Asked then about finding meaningfulness in our world in the absence of a God (a question put by the same reporter who said that he did not believe in God), Dawkins replied, “I hope nobody gets meaning from a non-existent God”.
“The universe does not owe us meaning,” he said. But, he added, “you can make your own meaning,” which could be through an ideal, such as a political ideal, through music, poetry, nature, science: “there are all sorts of things in which can find a meaningful life,” rather than “in your non-existent imaginary friend”.

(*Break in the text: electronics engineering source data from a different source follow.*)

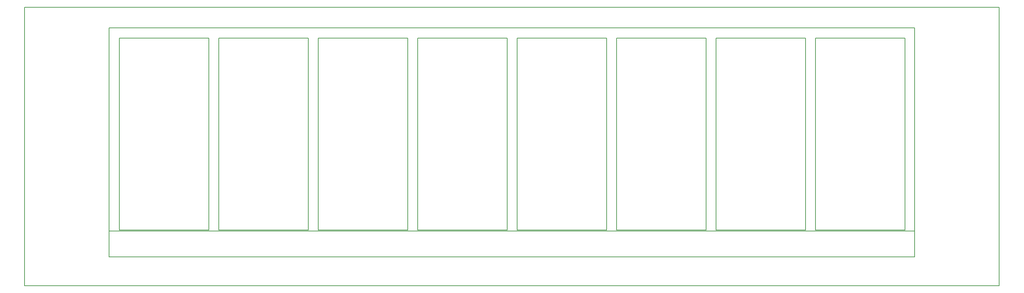
<source format=gm1>
G04 #@! TF.FileFunction,Profile,NP*
%FSLAX46Y46*%
G04 Gerber Fmt 4.6, Leading zero omitted, Abs format (unit mm)*
G04 Created by KiCad (PCBNEW 4.0.6) date 11/21/17 13:18:45*
%MOMM*%
%LPD*%
G01*
G04 APERTURE LIST*
%ADD10C,0.100000*%
%ADD11C,0.150000*%
G04 APERTURE END LIST*
D10*
D11*
X256540000Y-121412000D02*
X254000000Y-121412000D01*
X256540000Y-62865000D02*
X256540000Y-121412000D01*
X256540000Y-65532000D02*
X256540000Y-62865000D01*
X50800000Y-121412000D02*
X53340000Y-121412000D01*
X50800000Y-65405000D02*
X50800000Y-121412000D01*
X50800000Y-62865000D02*
X53467000Y-62865000D01*
X50800000Y-65532000D02*
X50800000Y-62865000D01*
X53340000Y-62865000D02*
X256540000Y-62865000D01*
X231157551Y-65520689D02*
X254017551Y-65520689D01*
X254017551Y-65520689D02*
X254017551Y-114542689D01*
X231157551Y-114542689D02*
X254017551Y-114542689D01*
X231157551Y-65520689D02*
X231157551Y-114542689D01*
X205757551Y-65520689D02*
X205757551Y-114542689D01*
X228617551Y-65520689D02*
X228617551Y-114542689D01*
X205757551Y-114542689D02*
X228617551Y-114542689D01*
X205757551Y-65520689D02*
X228617551Y-65520689D01*
X180357551Y-65520689D02*
X180357551Y-114542689D01*
X180357551Y-65520689D02*
X203217551Y-65520689D01*
X180357551Y-114542689D02*
X203217551Y-114542689D01*
X203217551Y-65520689D02*
X203217551Y-114542689D01*
X177817551Y-65520689D02*
X177817551Y-114542689D01*
X152417551Y-65520689D02*
X152417551Y-114542689D01*
X127017551Y-65520689D02*
X127017551Y-114542689D01*
X101617551Y-65520689D02*
X101617551Y-114542689D01*
X154957551Y-65520689D02*
X177817551Y-65520689D01*
X129557551Y-65520689D02*
X152417551Y-65520689D01*
X104157551Y-65520689D02*
X127017551Y-65520689D01*
X78757551Y-65520689D02*
X101617551Y-65520689D01*
X154957551Y-114542689D02*
X177817551Y-114542689D01*
X129557551Y-114542689D02*
X152417551Y-114542689D01*
X104157551Y-114542689D02*
X127017551Y-114542689D01*
X78757551Y-114542689D02*
X101617551Y-114542689D01*
X154957551Y-65520689D02*
X154957551Y-114542689D01*
X129557551Y-65520689D02*
X129557551Y-114542689D01*
X104157551Y-65520689D02*
X104157551Y-114542689D01*
X78757551Y-65520689D02*
X78757551Y-114542689D01*
X53357551Y-65520689D02*
X53357551Y-114542689D01*
X53357551Y-114542689D02*
X76217551Y-114542689D01*
X76217551Y-65520689D02*
X76217551Y-114542689D01*
X53357551Y-65520689D02*
X76217551Y-65520689D01*
X254000040Y-121412000D02*
X53340000Y-121412000D01*
X50800000Y-114808000D02*
X256540000Y-114808000D01*
X278130000Y-57658000D02*
X29210000Y-57658000D01*
X278130000Y-128778000D02*
X278130000Y-57657887D01*
X29210000Y-128778000D02*
X278130000Y-128778000D01*
X29210000Y-57657547D02*
X29210000Y-128778000D01*
M02*

</source>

Predictably too, given that he is credited with inventing, in 1976 in The Selfish Gene, the concept of “meme”, he was asked about internet memes and whether he had a favourite.
Memes, he said, were units of cultural inheritance, similar to genes. Like natural selection in nature, memes ideally should be copied faithfully.
But, in reference to “internet meme,” the word had come to mean just a partial example of the whole.
“It seems to me somewhat strange, it’s a very small subset of what a meme really is.”